古き良き着物の品格

着物の格とその種類

礼装着(第一礼装)

日本の伝統的な着物には「格」というものがあります。場所や目的に合った着物を選んで着なくてはなりません。例えば、結婚式やお茶会、観劇や買い物などで、着物や小物が違ってきます。余りにも場違いでは失礼なことになってしまいます。そのことが、着物を着るのに難しさを感じさせられるところでもありますが、このルールを守って着た方が失敗無く、安心して着ることができます。着物の中で最も格上なのが礼装着(第一礼装)と言われるものです。結婚式や公の儀式など、より格式を要求される場に装うものです。

格付けによる一つ下は「略礼装」といいますが、礼装着(第一礼装)は式そのものに出席するような身内、つまり主催者が着る物で、略礼装は披露宴に呼ばれたお客が着るものというと分かり易いかも知れません。着付けには、自分の好みだけでなく約束事を守って気付けをする必要があるがあるのです。未婚の場合の礼装着(第一礼装)は、花嫁衣装や本振袖の五つ紋です。打ち掛けや白無垢、色打ち掛けなど現代の結婚式の花嫁衣装です。本振袖は大振袖とも言われます。華麗な絵羽模様と長い振袖が特徴です。

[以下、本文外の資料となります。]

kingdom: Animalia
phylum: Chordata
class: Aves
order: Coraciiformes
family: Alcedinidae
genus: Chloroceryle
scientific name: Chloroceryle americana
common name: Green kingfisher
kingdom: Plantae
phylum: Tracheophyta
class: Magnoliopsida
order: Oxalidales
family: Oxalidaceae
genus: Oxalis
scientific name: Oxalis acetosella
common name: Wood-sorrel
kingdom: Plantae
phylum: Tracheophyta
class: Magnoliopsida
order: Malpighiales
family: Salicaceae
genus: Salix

袖が長い程格調が高く、袖の長さは114センチメートルから124センチメートルもあります。花嫁衣装や成人式や披露宴に用いられます。 既婚者の礼装着(第一礼装)は、黒留袖と喪服になります。黒留袖は新郎新婦の母、親族が着用します。年齢に相応しい柄行を選びます。染め抜きの五つ紋、白の比翼仕立てにします。喪服は黒紋付きとも言われます。黒一色の五つ紋付きの着物です。通夜や告別式で着用します。着物には染めと織りがありますが、染めは礼装着から普段着まで着用できます。織りは外出着や普段着として着用します。

また、こうした着物の格にあった帯を締めます。丸帯や袋帯を使います。丸帯は420センチメートル内外で、幅は68センチメートルです。花嫁衣装や黒本留袖、黒留袖に用います。また、袋帯は、420センチメートル内外で、幅は30㎝になります。振袖や留袖に用います。着物に合わせるのは、帯ばかりではありません。例えば黒留袖には金糸、銀糸で織られた袋帯で、その他、帯揚げや帯締めは白を基調としたものになります。その他、帯板、帯枕、そして、長襦袢は必ず白、地模様はあってもよいです。

和装スリップ、白足袋、襟芯、縦締め2本、腰紐4本、そして、草履はゴールドやシルバー系がよいです。高さは高い程格上とされています。末広は必ず黒骨のものを用います。このように小物まで全て同じ格で統一します。こうした着付けのマナーを守ることで、礼装着(第一礼装)の奥ゆかしくも凛とした着こなしができ、何よりも安心して出掛けられることになります。

後染めの着物
■後染めの着物
後染めの着物は白生地、反物(織物)になってから染色するので後染めの着物に分類され、一般的にさわった感触、風合いからやわらかい着物、染めの着物とよばれます。

先染めの着物
■先染めの着物
先染めの着物は反物(織物)になる前、糸の段階で染色し反物(織物)にするので先染めの着物に分類され、一般的にさわった感触、風合いからかたい着物、織りの着物とよばれます。

芭蕉布
■芭蕉布
芭蕉布(ばしょうふ)は沖縄が産地の糸芭蕉で織られた織物のことで、麻とは違った感触で、とても涼しい盛夏の着尺地として用いられます。